Trevor Jahn directly supports NASA Johnson Space Center as part of the Artemis Lunar Architecture Team and is leading development at Aerospace of an innovative augmented reality/virtual reality (AR/VR) technology for future space use.

Matthew Eby

Engineering Specialist, Engineering and Technology Group, The Aerospace Corporation

MDRS 269 Mission Role: GreenHab Officer

Hometown: Littleton, Colorado

Studied: Mechanical and Aerospace Engineering

Schools: Johns Hopkins University; University of Colorado

Favorite thing about Mars: Reuyl (84 km-wide impact crater)

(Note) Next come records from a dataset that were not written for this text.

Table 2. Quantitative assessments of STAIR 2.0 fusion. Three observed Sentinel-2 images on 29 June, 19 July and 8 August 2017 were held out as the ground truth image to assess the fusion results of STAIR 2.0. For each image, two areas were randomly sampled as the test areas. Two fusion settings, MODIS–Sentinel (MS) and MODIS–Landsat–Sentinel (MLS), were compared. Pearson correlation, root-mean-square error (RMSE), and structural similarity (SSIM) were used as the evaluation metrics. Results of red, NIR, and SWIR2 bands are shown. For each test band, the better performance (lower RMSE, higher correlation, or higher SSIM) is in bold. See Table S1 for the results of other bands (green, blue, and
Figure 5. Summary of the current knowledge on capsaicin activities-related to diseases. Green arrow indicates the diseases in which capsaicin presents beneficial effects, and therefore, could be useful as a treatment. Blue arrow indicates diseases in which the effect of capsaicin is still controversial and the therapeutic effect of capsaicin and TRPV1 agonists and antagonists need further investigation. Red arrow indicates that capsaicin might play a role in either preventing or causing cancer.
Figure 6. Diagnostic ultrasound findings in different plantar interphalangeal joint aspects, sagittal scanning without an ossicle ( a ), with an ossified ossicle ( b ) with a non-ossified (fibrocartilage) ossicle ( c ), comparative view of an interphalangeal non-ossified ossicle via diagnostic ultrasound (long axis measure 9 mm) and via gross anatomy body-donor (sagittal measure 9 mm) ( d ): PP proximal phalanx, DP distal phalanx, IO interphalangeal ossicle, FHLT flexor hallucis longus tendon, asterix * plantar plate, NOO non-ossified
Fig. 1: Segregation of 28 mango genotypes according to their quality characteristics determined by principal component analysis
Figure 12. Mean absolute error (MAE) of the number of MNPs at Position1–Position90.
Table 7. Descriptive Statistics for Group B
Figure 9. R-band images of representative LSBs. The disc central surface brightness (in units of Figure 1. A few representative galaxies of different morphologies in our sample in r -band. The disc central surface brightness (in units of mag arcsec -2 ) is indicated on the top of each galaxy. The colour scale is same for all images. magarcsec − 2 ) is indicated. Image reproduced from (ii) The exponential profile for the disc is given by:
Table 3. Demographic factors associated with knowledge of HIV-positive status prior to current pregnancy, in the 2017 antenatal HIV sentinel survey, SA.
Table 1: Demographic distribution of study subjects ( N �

About Matthew: Is an unpaid geology field assistant for his big sister, exploring Martian terrain here on Earth; facilitated STEM high altitude balloon flights for K-12 students; is the current record-holder for Slowest Known Time crossing America by bicycle at an average velocity of 1.24 mph.

Matthew Eby works with mechanisms for Space Force launch vehicle and satellite programs. Recently, he undertook a research project, MARSDROP, to adapt Aerospace’s REBR vehicle for potential use as an inexpensive Mars entry vehicle. He was a math model keeper for NASA’s Space Shuttle and a stage separation analyst for the follow-on ARES-1 vehicle.

Barbara Braun

Principal Director, Corporate Chief Engineer’s Office, The Aerospace Corporation

MDRS 269 Mission Role: Health & Safety Officer

Hometown: Somerville, Massachusetts

Studied: Aeronautics, Astronautics, Physics, Mechanical Engineering

Schools: Massachusetts Institute of Technology; University of New Mexico

Favorite thing about Mars: Its potential for exploration and colonization

About Barbara: Is a licensed Emergency Medical Technician (EMT) with 20+ years of experience in the field; has served in New Mexico as a firefighter, EMT, and volunteer lieutenant with Bernalillo County Fire and Rescue and with the Village of Tijeras Fire and Rescue Department.

Barbara Braun has led Aerospace support to the Space Rapid Capabilities Office and the U.S. Department of Defense Space Test Program. She is also an Aerospace Center for Space Policy and Strategy Partner and has written extensively on policy and mission assurance concerns for small and non-traditional satellites.